Tullibody was known for it’s long and high achievements in the scholastic domain and many of it’s pupils went on to become school teachers themselves. Mr Mc Gregor, Mr Martin and Mr Kinmond were well respected Head Teachers in the1800 and 1900s. The present ones are also well known for their care and high achievements in the four Primary schools of today. Miss Dawson was for 40 years Infant Head Teacher until 1928 and there are still one or two of our elderly residents who remember her to this day!
Despite huge expansion Tullibody today still retains it’s friendly and village atmosphere. We do not have a Maypole or a ham on a greasy pole at the Mayday Festivals anymore but it’s wonderful to see the hard work of a few that are trying to bring back the Gala Day.
The History Group have achieved much in it’s five years of inception. We have managed to save the War Memorial and money allocated from the Civic Pride Pot enabled the Council to clean up the vegetation and generally improve the whole area. Sadly it will never be what it was when first made in 1923.
The Community Council are now hopefully getting a grant to have commemorative stones laid to honour all soldiers from Tullibody who have lost their lives.
In 2001 we decided to approach Historic Scotland and the Council with regard to the state of the Auld Kirk. Phase one and two have already been completed and I am sure everyone will be pleased to see the finished result. Hopefully stage three will follow in the not too distant future.
In 2004 it was announced that the Tullibody By-Pass road was to be built. With that in mind the Group set about trying to find The Lady’s Well, which we did with the help of a water deviner Mike Cranfield from Dollar. Susan Mills and the Group excavated the well once we had found it and with the help of Marshalls and the Council there is now a path down to it.
The Heritage Centre was opened by George Reid, Presiding Officer of the Scottish Parliament (A Tullibody Lad) in 2004 and we hope you will come along and take an interest in all the archive and history material available.
Why Tullibody ?
If you are wondering why the present village of Tullibody deserves a Heritage Centre then we hope that once you have visited us you will have found the answer. One can be forgiven for thinking that the village of today has nothing to offer in the way of history or heritage but nothing is further from the truth.
There is now proof that Neolithic peoples were in this very area, hunting and gathering food from the land and sea and worshipping the sun. One of the few shell middens on the north side of the Forth is to be found on the edge of Braehead Golf Course, and the present War Memorial is now known to be a Druid Cricle.
Recently a skeleton from the Iron Age and one form the Bronze Age were excavated in nearby Alloa by Susan Mills- Museam and Heritage Office for Clackmannanshire.
Tullibody was subjected to the aspirations and changes of the County Town Planners in the 1960s. Virtually all the original village (c1800) was destroyed and rebuilt, and once again in the 21st Century history has repeated itself with a huge expansion of housing.

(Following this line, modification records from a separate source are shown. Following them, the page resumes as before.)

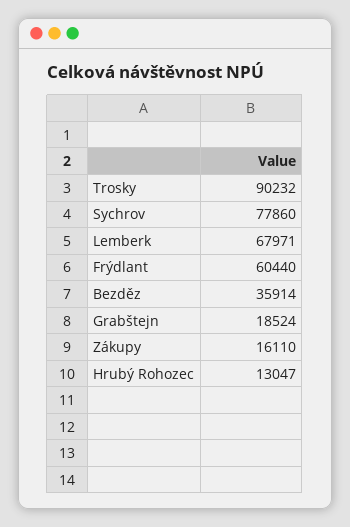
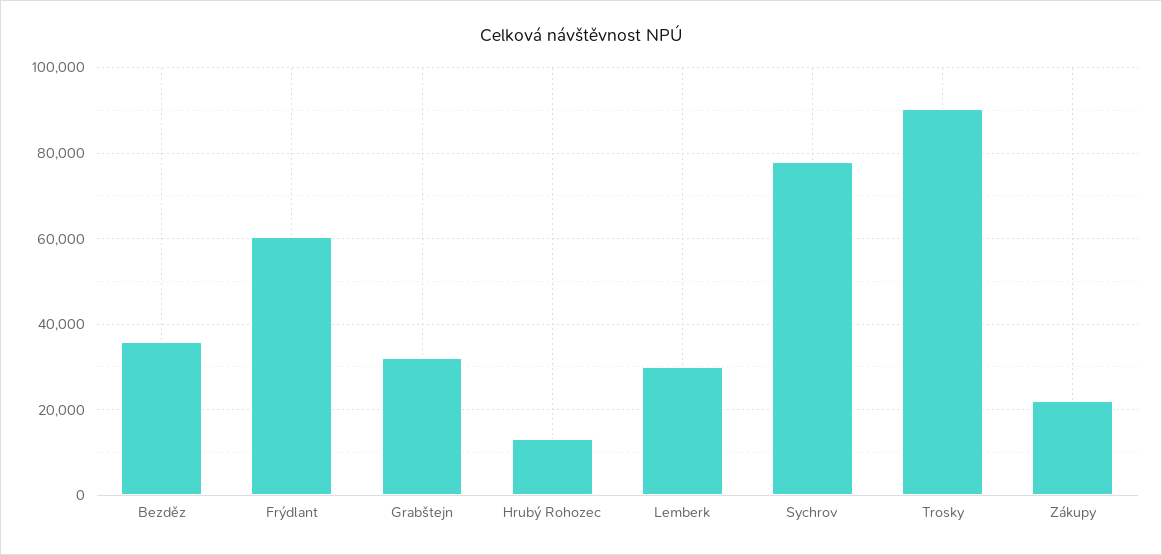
  {
    "Trosky": 90232,
    "Sychrov": 77860,
-   "Lemberk": 67971,
+   "Lemberk": 30000,
    "Frýdlant": 60440,
    "Bezděz": 35914,
-   "Grabštejn": 18524,
+   "Grabštejn": 32000,
-   "Zákupy": 16110,
+   "Zákupy": 22000,
    "Hrubý Rohozec": 13047
  }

It is therefore a very interesting detective story to research and
record the village’s history. Many of the older people of the village have now sadly passed away and their stories were nearly lost, but not quite.
Members of the History Group have been collecting archive and photographic material for several years and this is what we present to you with The
Come along and see the model village c1923, sit in The School Room and reflect on your school days or browse around the centre for general information.
We have census returns, information for the family historian and all the news (Tullibody/Cambus) form 1841 to the present day is being gathered at this present time and is continually being developed.